Nous exigeons que les autorités slovènes ouvrent immédiatement une enquête approfondie pour identifier les auteurs de ces menaces, qui se cachent derrière des acronymes. Comme nous avons pu le constater dans d’autres affaires, les services de sécurité en ont largement les moyens techniques et doivent user de leurs prérogatives en la matière. Les auteurs des menaces doivent être poursuivis et punis.

Reporters sans frontières appelle également tous les partis politiques, et tout spécialement le SDS, à prendre clairement position publiquement sur la nécessité de laisser la presse enquêter librement sur l’implication possible de la Slovénie et de ses anciens dirigeants dans la guerre des Balkans des années 1990. Il ne peut y avoir de tabou sur ce sujet, tout spécialement de la part d’un Etat membre de l’Union européenne.

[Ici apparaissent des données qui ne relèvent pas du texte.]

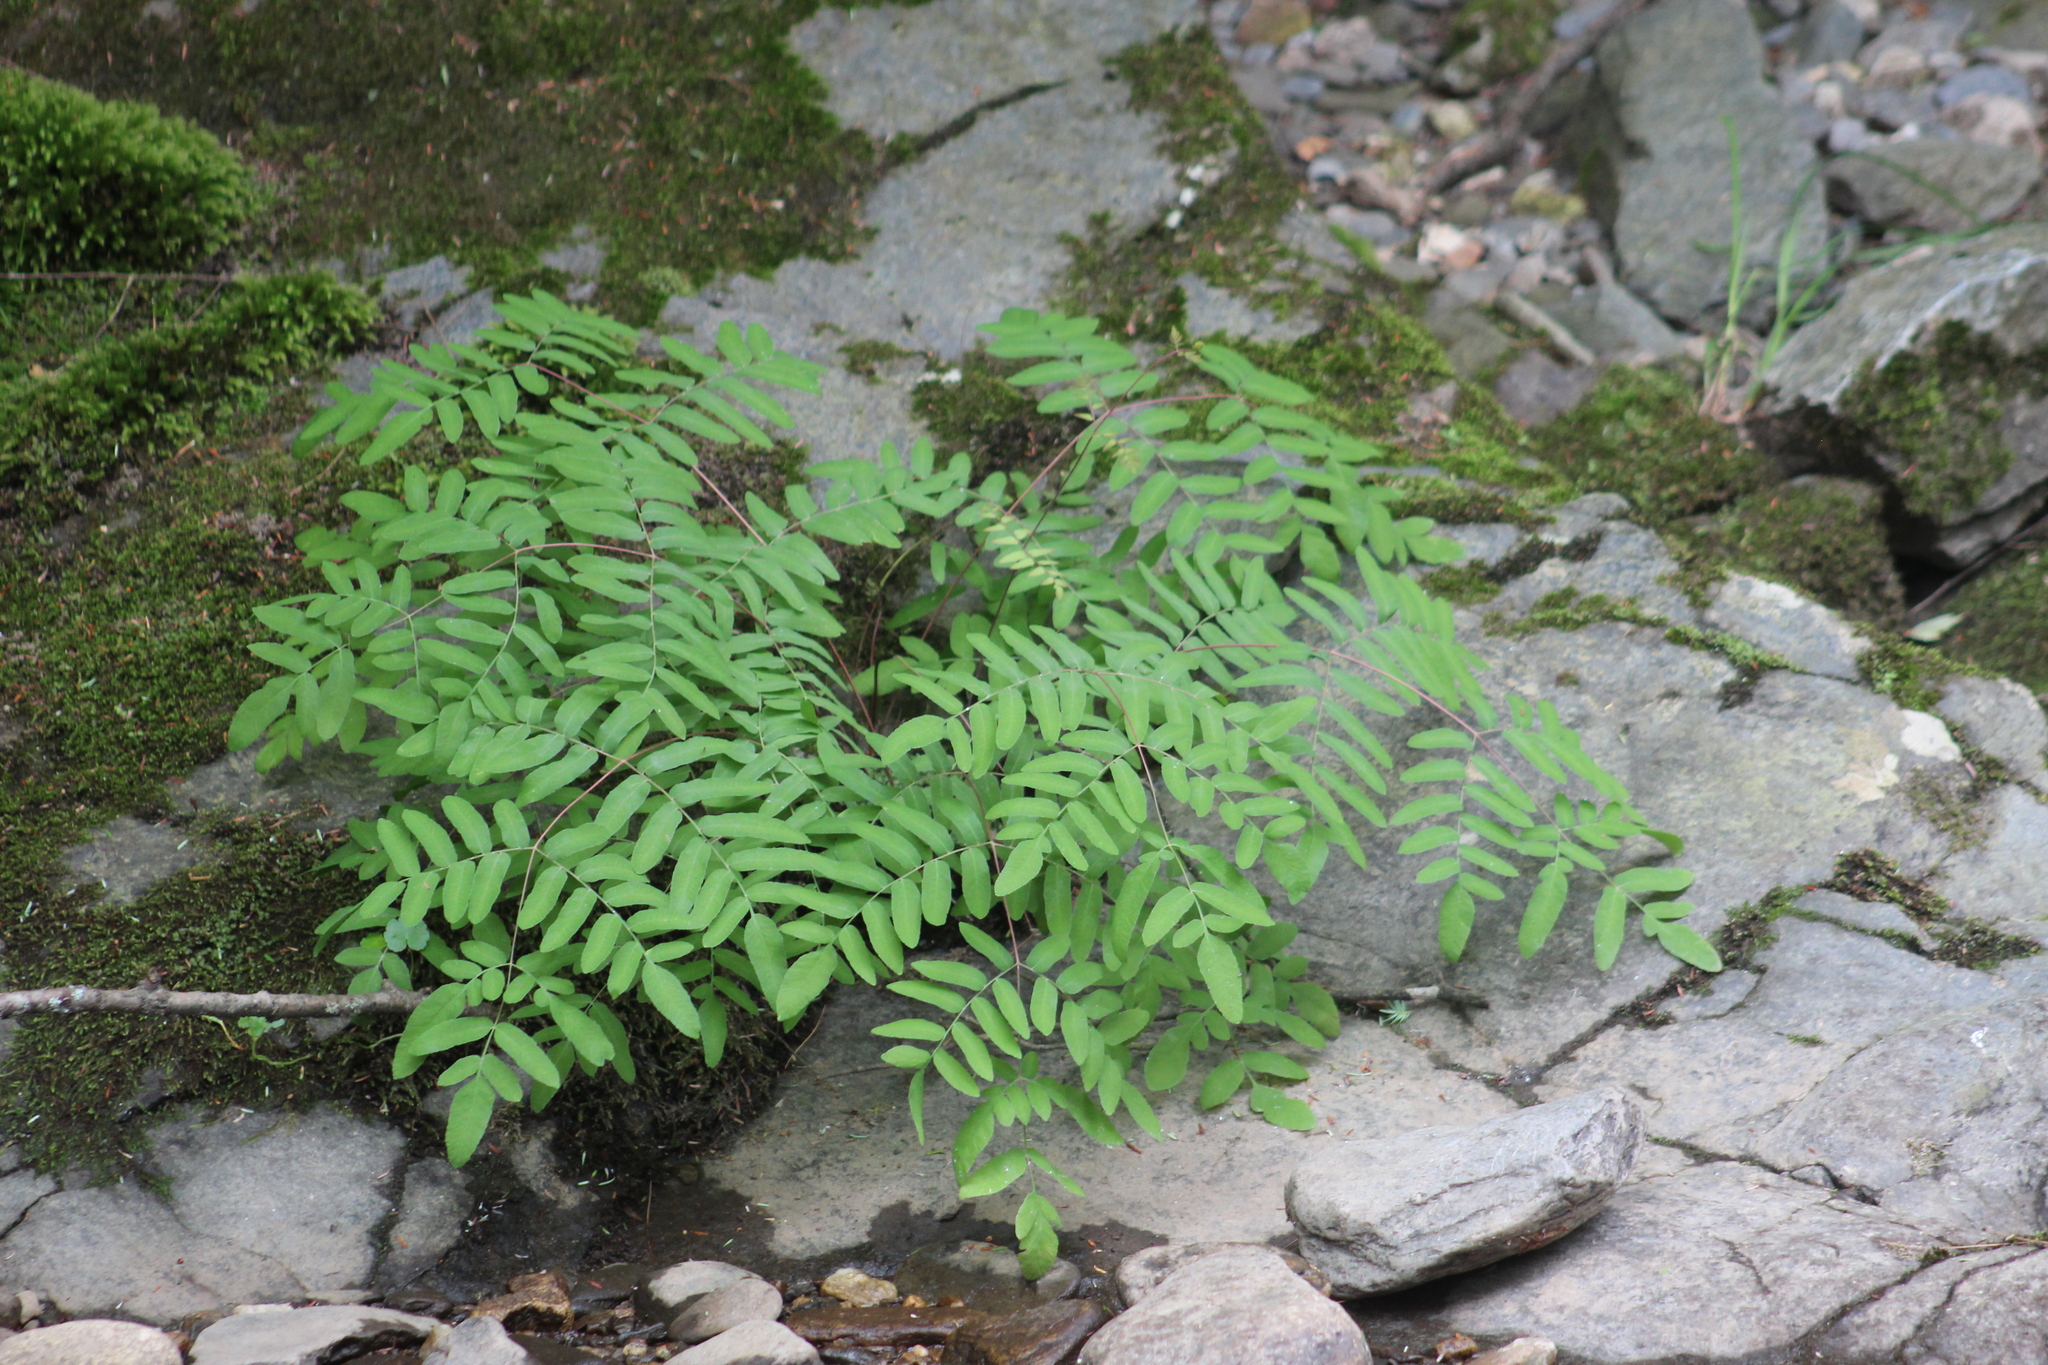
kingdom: Plantae
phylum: Tracheophyta
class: Polypodiopsida
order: Osmundales
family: Osmundaceae
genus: Osmunda
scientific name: Osmunda spectabilis
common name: American royal fern
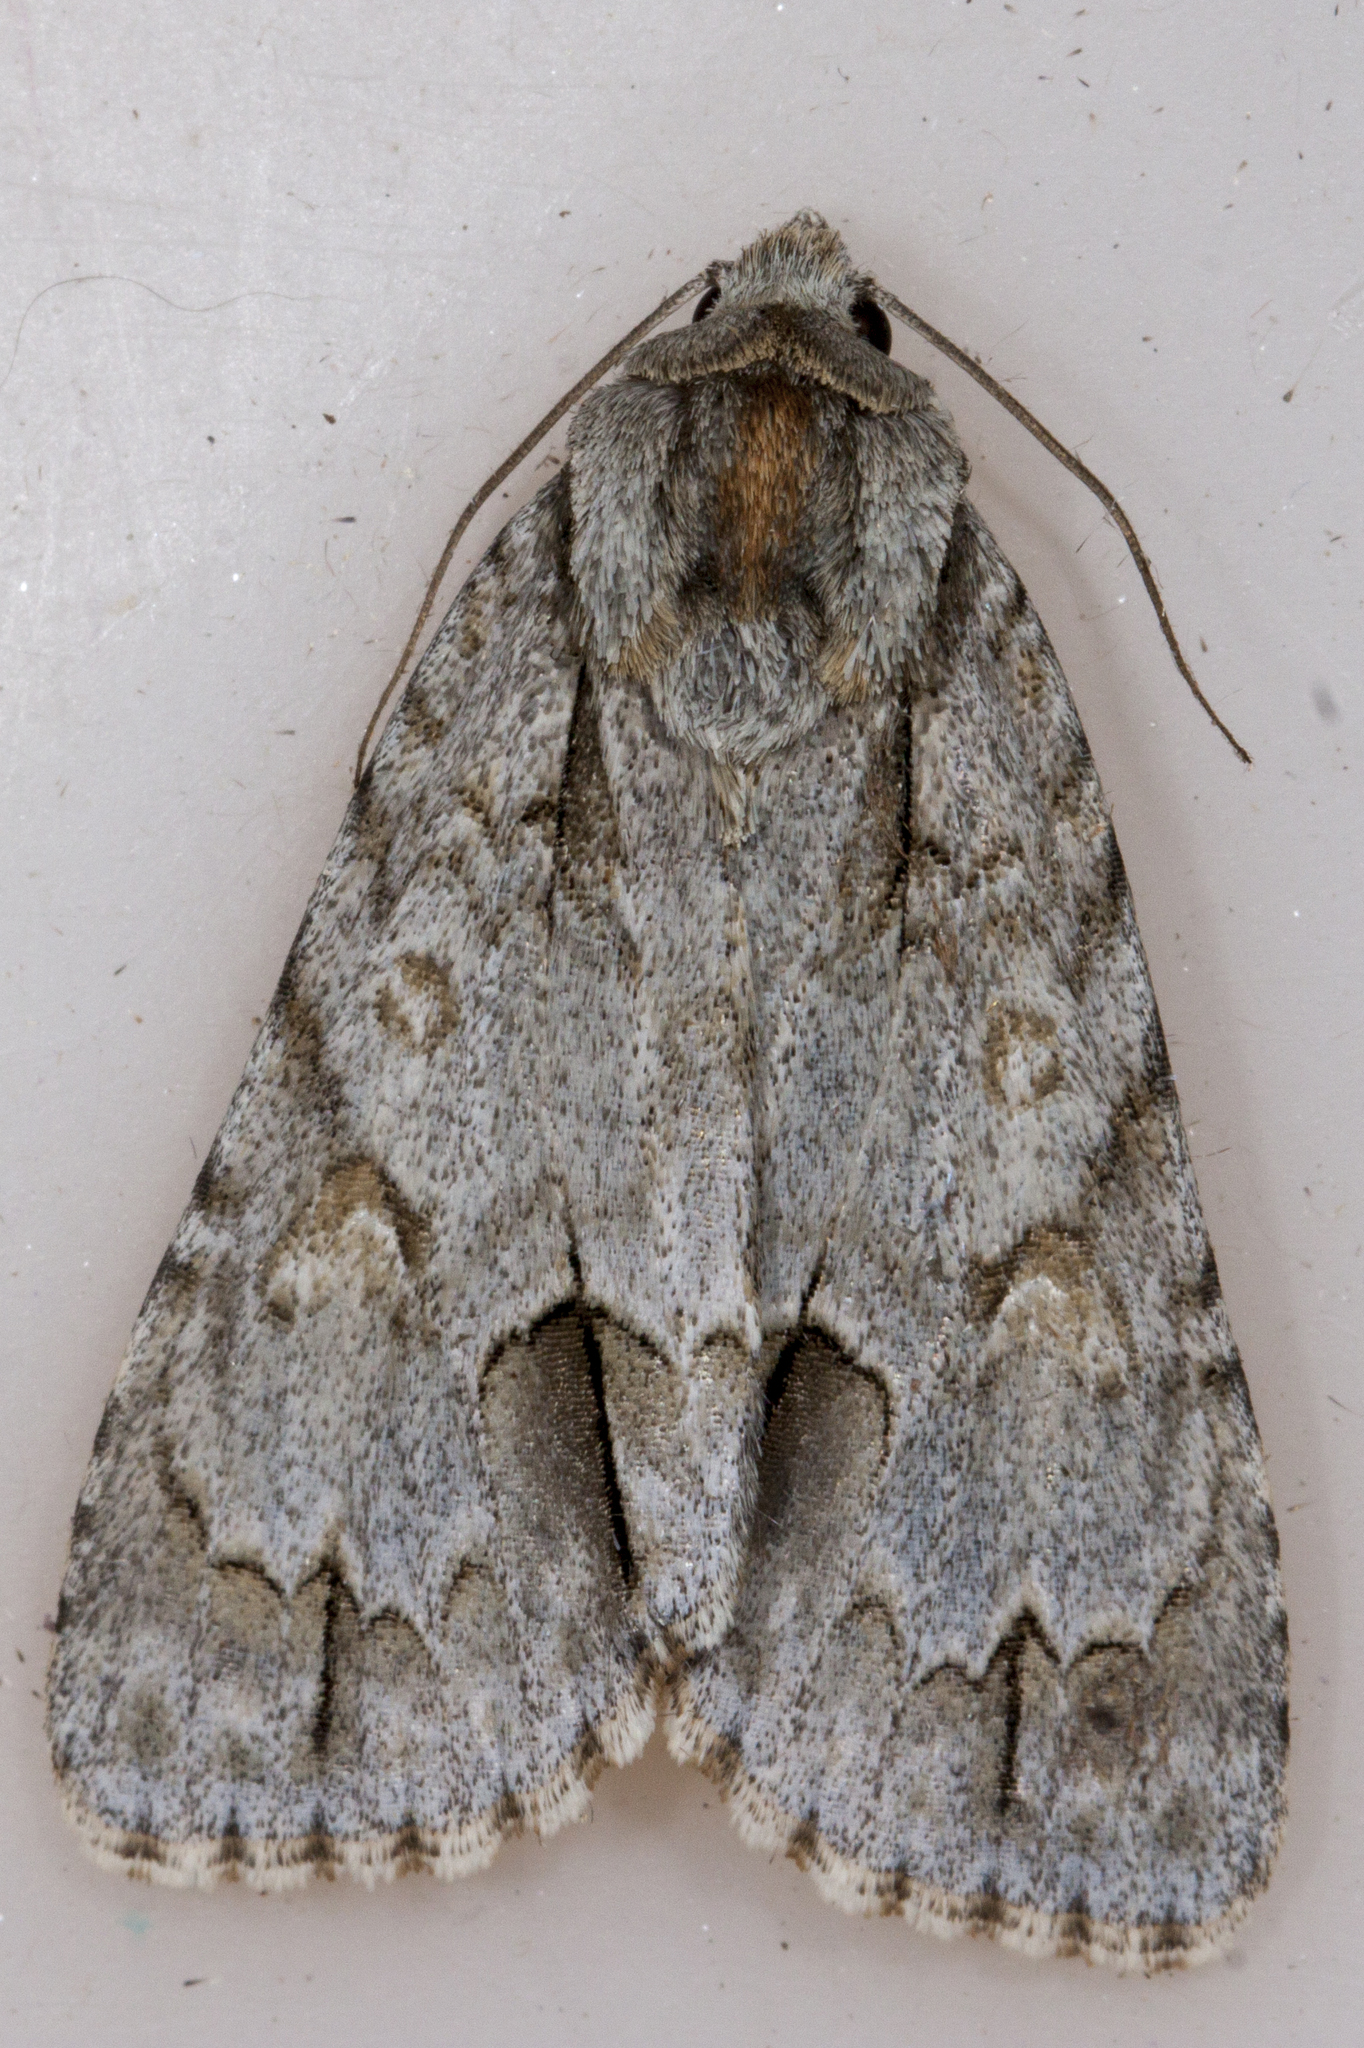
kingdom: Animalia
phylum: Arthropoda
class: Insecta
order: Lepidoptera
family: Noctuidae
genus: Acronicta
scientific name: Acronicta morula
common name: Ochre dagger
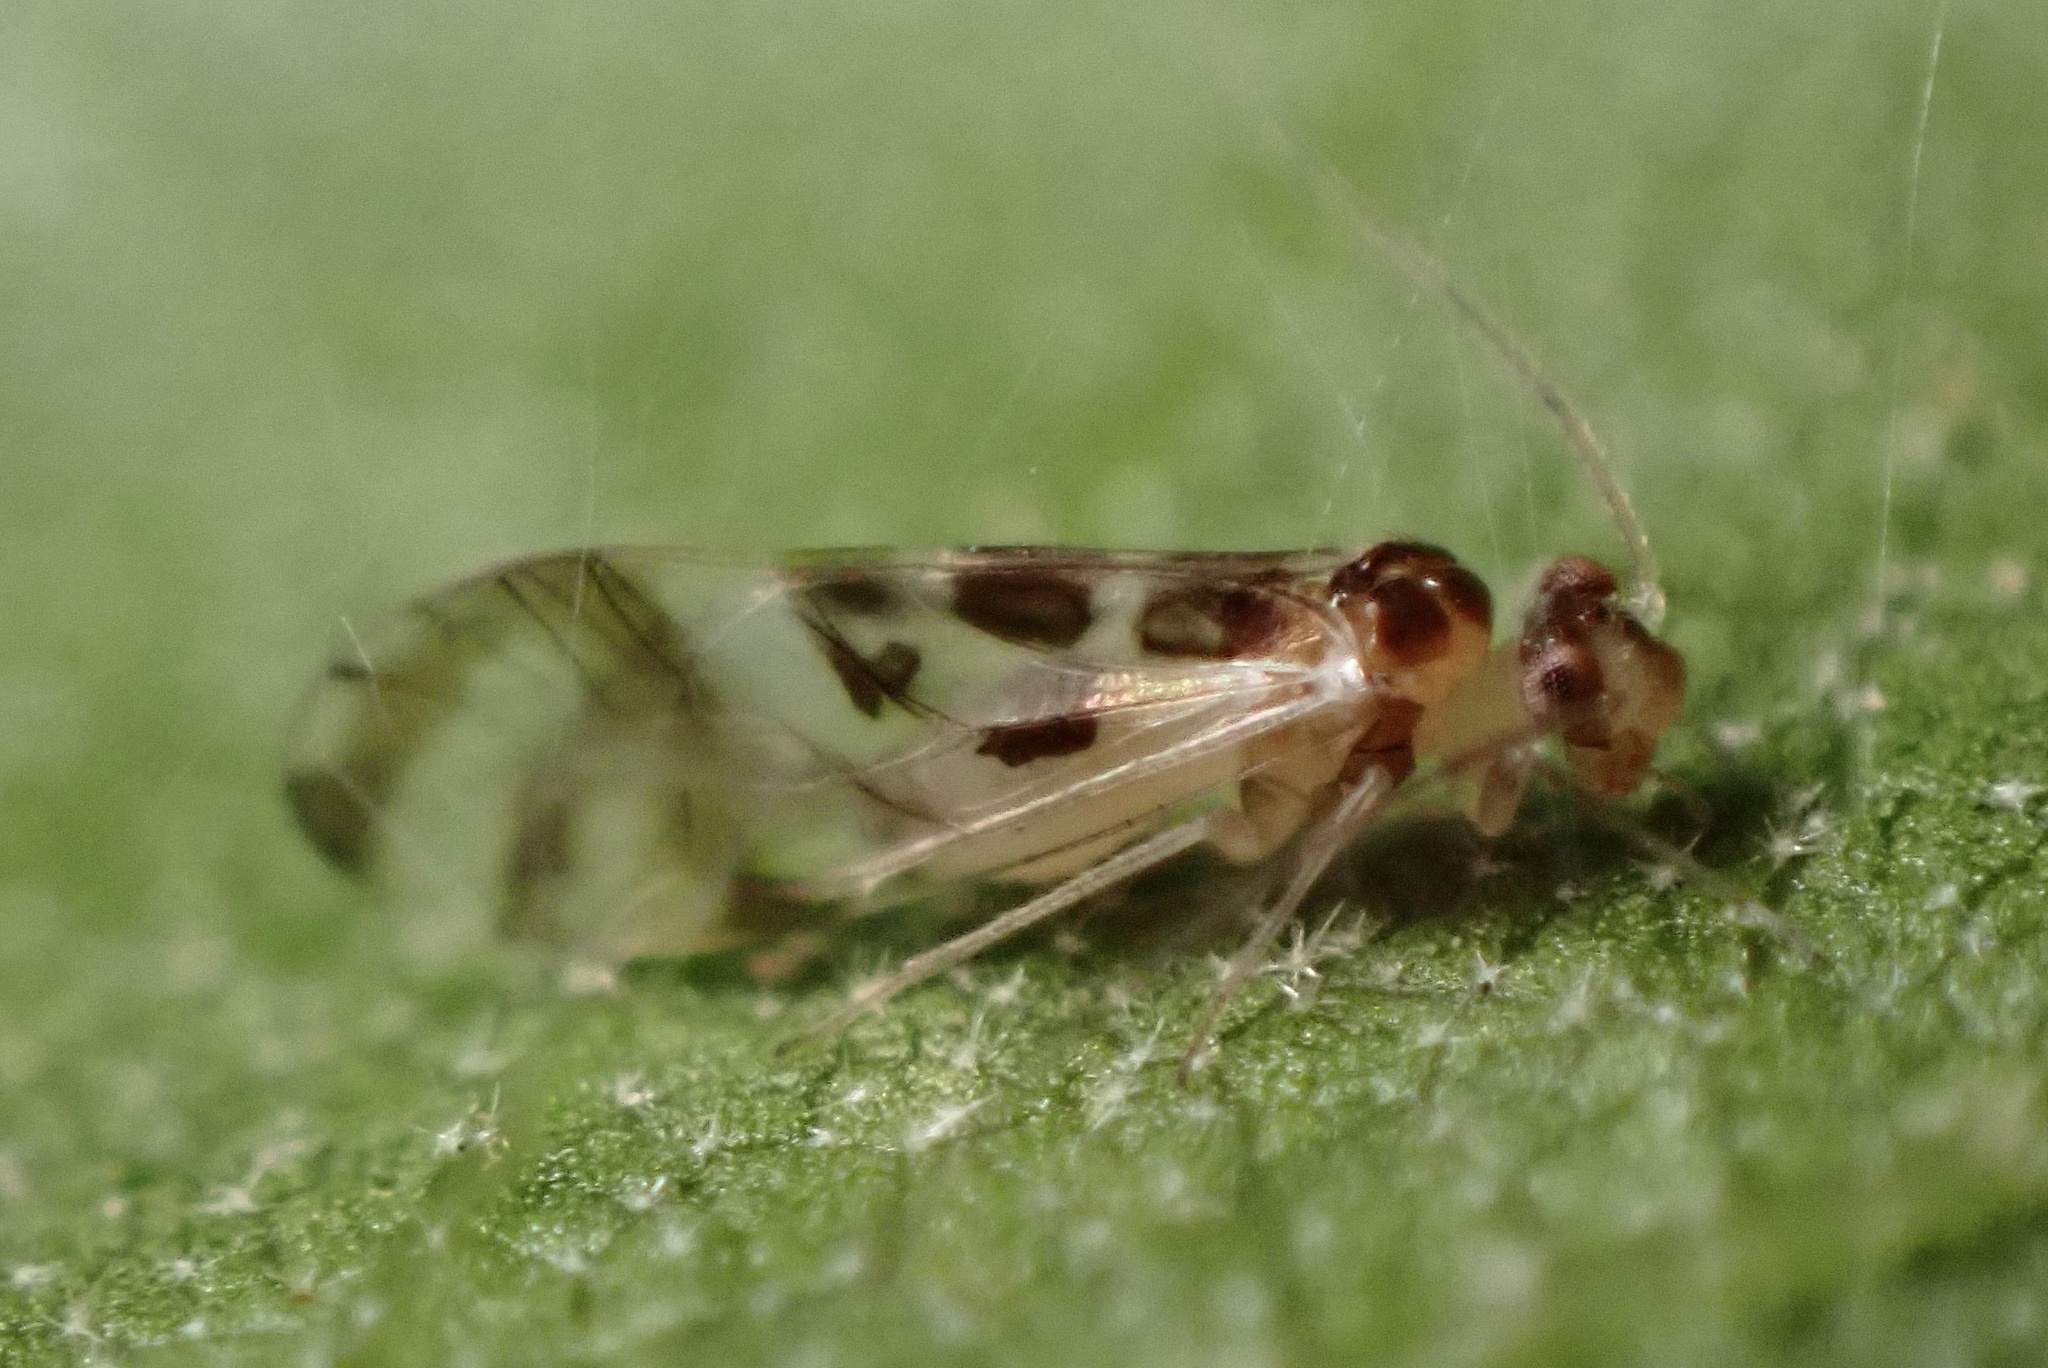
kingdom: Animalia
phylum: Arthropoda
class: Insecta
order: Psocodea
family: Stenopsocidae
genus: Graphopsocus
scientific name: Graphopsocus cruciatus
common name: Lizard bark louse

Le journaliste Blaz Zgaga avait déjà fait face à des menaces similaires en septembre 2008, après avoir coopéré avec son collègue finlandais Magnus Berglund qui, dans son émission « Truth about Patria » du 1er septembre 2009, avait diffusée sur la chaîne de télévision finlandaise YLE, une enquête sur l’achat par le gouvernement slovène de véhicules blindés qui aurait fait l’objet de commissions illégales et qui mettait déjà en cause l’ex-Premier ministre Janez Jansa.